= SELECTED EXTRACT =

Re: ANALYZE versus expression indexes with nondefault opckeytype

Started by Kevin Grittnerover 15 years ago8 messages
#1Kevin Grittner
Kevin.Grittner@wicourts.gov

Robert Haas 07/31/10 12:33 PM >>>

Tom Lane wrote:

Robert Haas writes:

I think this whole discussion is starting with the wrong premise.
This is not a bug fix; therefore, it's 9.1 material.

Failing to store stats isn't a bug?

Well, it kind of sounds more like you're removing a known
limitation than fixing a bug.

It's operating as designed and documented. There is room for
enhancement, but the only thing which could possibly justify this as
9.0 material is if there was a demonstrated performance regression in
9.0 for which this was the safest cure.

-Kevin

#2Stephen Frost
sfrost@snowman.net
In reply to: Kevin Grittner (#1)
Re: ANALYZE versus expression indexes with nondefault opckeytype

* Kevin Grittner (Kevin.Grittner@wicourts.gov) wrote:

Robert Haas 07/31/10 12:33 PM >>>

Tom Lane wrote:

Failing to store stats isn't a bug?

Well, it kind of sounds more like you're removing a known
limitation than fixing a bug.

It's operating as designed and documented. There is room for
enhancement, but the only thing which could possibly justify this as
9.0 material is if there was a demonstrated performance regression in
9.0 for which this was the safest cure.

I have to disagree with this, to be honest. The fact that we've
documented what is completely unexpected and frustrating behaviour
doesn't mean we get to say it's not a bug. Not collecting stats, at
all, is a pretty bad bug, in my view. Stats are an important part of
the system which needs to work at least decently. Perhaps before it was
pretty rare that we'd have the situation described (before we brought in
tsearch2), but it's not any longer and we need to support it as we would
the other types. The only reason I'm against backpatching it to the
beginning is that it's either an ABI change or some rather grotty code,
and even then it wouldn't be hard to push me to accepting the grotty
code if we make the cleaner change for 9.0 and going forward, especially
as we have people in the wild being affected by it.

Certain other databases have done a very good job of documenting their
bugs and in some cases even calling them features. I'd rather we not go
down that path. I don't see the lack of stats collecting to be a simple
'limitation'.

= PROBLEMS AND TASKS =
1. Summarize the thread on ANALYZE versus expression indexes in two sentences.
2. Carry on the thread on ANALYZE versus expression indexes past its last message.

= DATA LISTING =
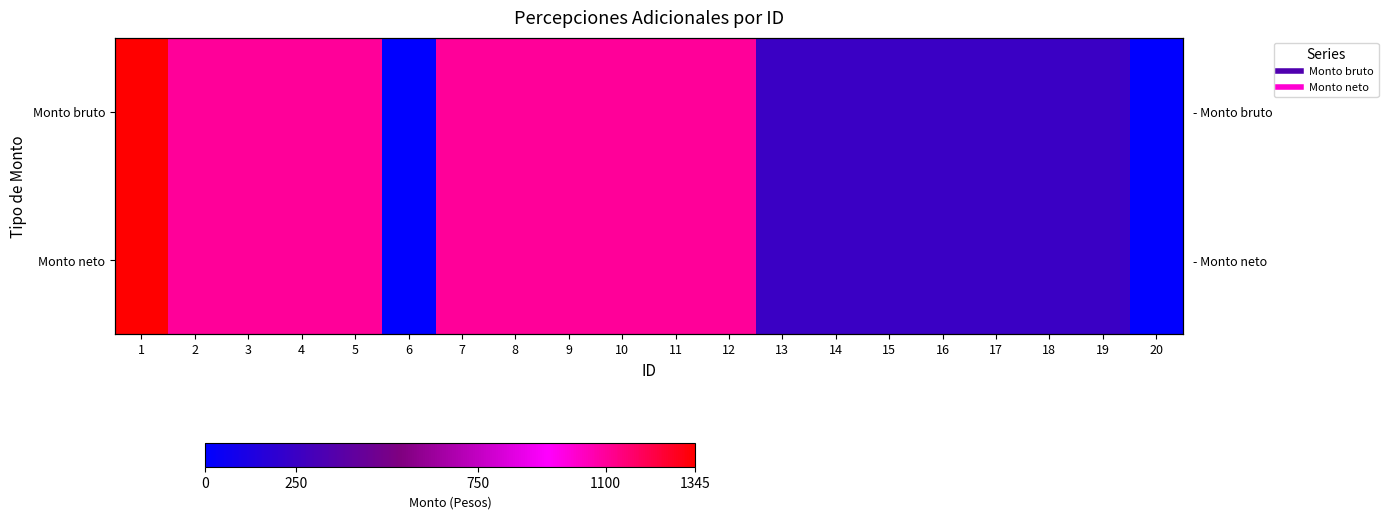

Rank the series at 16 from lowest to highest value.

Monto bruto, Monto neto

==

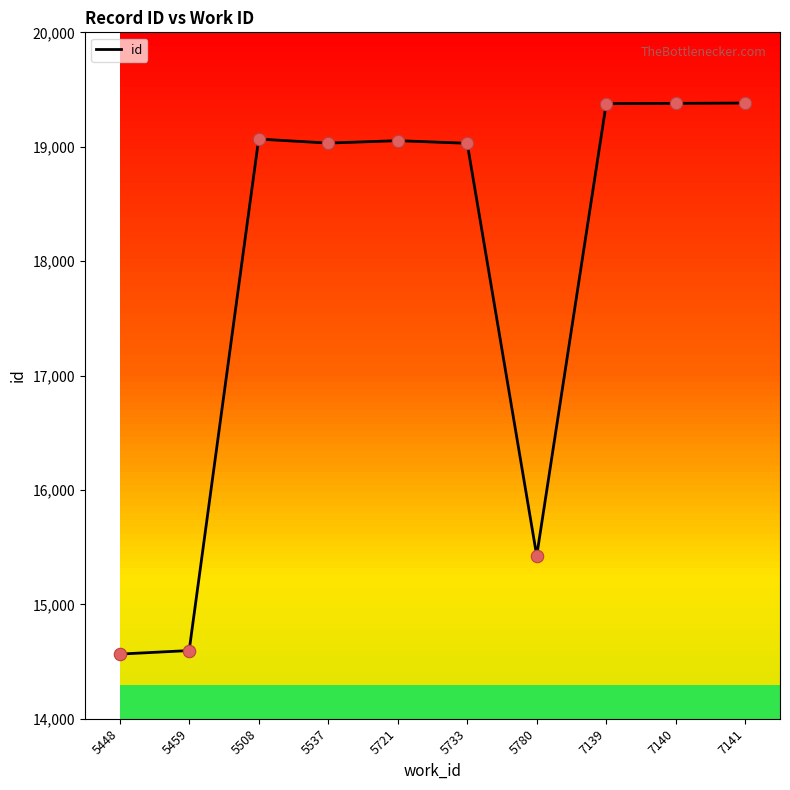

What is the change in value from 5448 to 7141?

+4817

= RESPONSES IN ORDER =
1. Kevin Grittner argues that the missing statistics reflect behavior that is operating as designed and documented, so the change is an enhancement, and only a demonstrated performance regression in 9.0 could justify it as 9.0 material. Stephen Frost disagrees, saying that documenting unexpected behavior does not stop it from being a bug and that not collecting stats is a pretty bad one; he opposes backpatching it to the beginning only because that would mean an ABI change or some rather grotty code.

2.
Thanks,

Stephen

#3Robert Haas
robertmhaas@gmail.com
In reply to: Stephen Frost (#2)
Re: ANALYZE versus expression indexes with nondefault opckeytype

On Sat, Jul 31, 2010 at 9:16 PM, Stephen Frost <sfrost@snowman.net> wrote:

* Kevin Grittner (Kevin.Grittner@wicourts.gov) wrote:

Robert Haas  07/31/10 12:33 PM >>>

Tom Lane  wrote:

Failing to store stats isn't a bug?

Well, it kind of sounds more like you're removing a known
limitation than fixing a bug.

It's operating as designed and documented.  There is room for
enhancement, but the only thing which could possibly justify this as
9.0 material is if there was a demonstrated performance regression in
9.0 for which this was the safest cure.

I have to disagree with this, to be honest.  The fact that we've
documented what is completely unexpected and frustrating behaviour
doesn't mean we get to say it's not a bug.  Not collecting stats, at
all, is a pretty bad bug, in my view.

I guess I'd appreciate it if someone could explain in more detail in
what cases we fail to collect stats. Do we have a typanalyze function
here that can't possibly work for anything, ever? Or is it just some
subset of the cases?

(Apologies if this has been discussed on the original thread; I was
unable to find it in the archives.)

--
Robert Haas
EnterpriseDB: http://www.enterprisedb.com
The Enterprise Postgres Company

#4Tom Lane
tgl@sss.pgh.pa.us
In reply to: Robert Haas (#3)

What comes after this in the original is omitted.